That is as it should be, for if the service is to be sustained and enhanced, it must as much as possible, be financed by its consumers.
We are however talking about a basic necessity for human survival, an item without which life cannot be sustained. That is why maximum care has to be exercised when handling it. Yet a lot remains to be done for Dar residents in this area, as much as they also have to do more, such as paying bills on time, to sustain the service.
For Dar residents, one of the biggest woes besides traffic jams and power outages is the never-ending shortage of water.
People have had to spare increasingly bigger budgets to buy enough of the life-sustaining liquid, because its supply failed along the way to keep pace with demand from the rapidly growing population.
That is why we need to remind Dawasco and all other actors in Dar’s water supply operations that part of the water woes being experienced are to be found in the inefficient way the city has been handling the scarce precious liquid.
Only two million of the nearly five million city residents get a modicum of fresh piped water, despite the huge infrastructure set up to ensure supply.
The cause is the run-down infrastructure which loses a significant amount of that liquid due to leakages along the way, not to mention some major breakdowns which have left consumers without water for days.
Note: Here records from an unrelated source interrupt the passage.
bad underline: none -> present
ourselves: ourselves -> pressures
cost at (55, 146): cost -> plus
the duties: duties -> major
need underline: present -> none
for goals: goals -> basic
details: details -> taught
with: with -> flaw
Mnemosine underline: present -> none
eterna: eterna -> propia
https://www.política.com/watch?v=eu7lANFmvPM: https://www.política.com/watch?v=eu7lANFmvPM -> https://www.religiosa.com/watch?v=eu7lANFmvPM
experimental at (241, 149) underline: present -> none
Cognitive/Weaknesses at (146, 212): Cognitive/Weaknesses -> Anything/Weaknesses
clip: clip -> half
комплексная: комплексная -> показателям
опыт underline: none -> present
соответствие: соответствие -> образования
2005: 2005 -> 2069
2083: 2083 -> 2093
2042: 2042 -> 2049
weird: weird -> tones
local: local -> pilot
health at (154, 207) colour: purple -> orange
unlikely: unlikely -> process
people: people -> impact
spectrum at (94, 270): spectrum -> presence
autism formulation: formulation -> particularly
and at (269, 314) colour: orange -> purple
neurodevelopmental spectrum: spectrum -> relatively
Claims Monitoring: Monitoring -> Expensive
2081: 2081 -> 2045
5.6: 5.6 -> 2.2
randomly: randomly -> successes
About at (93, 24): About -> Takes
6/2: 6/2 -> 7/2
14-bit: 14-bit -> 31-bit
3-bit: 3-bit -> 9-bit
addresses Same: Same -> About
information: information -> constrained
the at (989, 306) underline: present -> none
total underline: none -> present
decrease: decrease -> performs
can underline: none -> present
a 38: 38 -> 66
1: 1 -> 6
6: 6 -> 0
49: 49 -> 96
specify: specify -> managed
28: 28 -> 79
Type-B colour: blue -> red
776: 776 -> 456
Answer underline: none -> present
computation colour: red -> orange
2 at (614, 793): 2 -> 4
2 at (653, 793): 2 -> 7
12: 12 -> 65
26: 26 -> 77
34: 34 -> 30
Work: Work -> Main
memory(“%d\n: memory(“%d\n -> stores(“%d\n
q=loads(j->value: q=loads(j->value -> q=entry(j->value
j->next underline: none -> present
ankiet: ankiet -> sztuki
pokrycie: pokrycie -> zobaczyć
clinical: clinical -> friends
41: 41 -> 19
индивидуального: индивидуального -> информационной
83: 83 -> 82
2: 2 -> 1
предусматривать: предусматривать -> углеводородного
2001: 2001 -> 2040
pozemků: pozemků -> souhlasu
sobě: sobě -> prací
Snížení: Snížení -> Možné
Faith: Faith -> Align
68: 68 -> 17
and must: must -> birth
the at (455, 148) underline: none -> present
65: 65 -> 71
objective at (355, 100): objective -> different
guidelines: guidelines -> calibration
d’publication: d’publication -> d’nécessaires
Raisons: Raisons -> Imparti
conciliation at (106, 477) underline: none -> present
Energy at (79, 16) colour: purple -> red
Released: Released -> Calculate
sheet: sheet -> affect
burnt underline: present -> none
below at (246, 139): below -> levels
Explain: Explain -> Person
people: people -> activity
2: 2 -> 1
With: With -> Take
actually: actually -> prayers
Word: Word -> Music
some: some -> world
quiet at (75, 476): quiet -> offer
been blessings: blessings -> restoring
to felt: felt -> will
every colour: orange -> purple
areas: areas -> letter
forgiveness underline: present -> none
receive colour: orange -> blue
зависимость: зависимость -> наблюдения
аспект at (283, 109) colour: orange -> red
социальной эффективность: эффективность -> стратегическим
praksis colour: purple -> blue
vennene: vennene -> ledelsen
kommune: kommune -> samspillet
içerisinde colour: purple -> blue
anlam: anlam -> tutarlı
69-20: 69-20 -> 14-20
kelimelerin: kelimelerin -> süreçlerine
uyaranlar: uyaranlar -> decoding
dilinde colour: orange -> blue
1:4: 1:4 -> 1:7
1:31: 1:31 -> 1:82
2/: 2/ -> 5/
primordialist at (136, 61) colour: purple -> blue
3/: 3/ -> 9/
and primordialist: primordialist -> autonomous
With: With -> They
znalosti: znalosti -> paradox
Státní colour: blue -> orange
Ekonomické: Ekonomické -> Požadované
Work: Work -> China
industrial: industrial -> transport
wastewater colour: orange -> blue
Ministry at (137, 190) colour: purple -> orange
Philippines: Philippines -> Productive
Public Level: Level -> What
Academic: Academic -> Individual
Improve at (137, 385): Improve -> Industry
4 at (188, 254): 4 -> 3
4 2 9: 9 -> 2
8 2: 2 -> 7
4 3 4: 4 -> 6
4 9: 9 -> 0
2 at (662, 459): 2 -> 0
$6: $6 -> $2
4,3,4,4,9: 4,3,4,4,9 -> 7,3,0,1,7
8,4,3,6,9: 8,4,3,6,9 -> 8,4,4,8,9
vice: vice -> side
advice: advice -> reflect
Some of the leakages are a result of direct tampering by people who illegally tap water from the main pipes.
Many of Dar’s residents desperate for water, have turned to vendors, buying a 20-litre bucket of the not-so-safe liquid at between 300/- and 500/-.
As the government presses ahead with the major Dar water supply project, aimed at ending the problem by Dcember, Dawasco needs to straighten a few areas, which Dar residents have frequently raised complaints about.
The residents have been complaining that there are still leakages which Dawasco seems to have forgotten about, despite being informed several times.
Every drop of wasted water translates into lost revenue; that is why the Corporation should heed every call about a leakage and plug it immeidately.
The suggestion here is that, since Dawasco knows very well about its run-down infrastructure, it needs to seriously consider having a team that will carry out inspections and act promptly to plug leakages, in a bid to minimise waste and improve supplies.
Equally important Dawasco needs to be seen to be fair in delivering the precious liquid to Dar residents, some of whom complain that despite having had the infrastructure to receive piped water for a long time, they have never seen a drop of the liquid from their taps.
How can Dawasco expect to collect more revenue from the little water available now, if the issue of leakages and that of ensuring every drop passes through a meter to record correct consumption for billing purposes are not addressed now?
Indeed with meters, Dawasco could also address the problem of leakages in residences more realistically and save more revenue.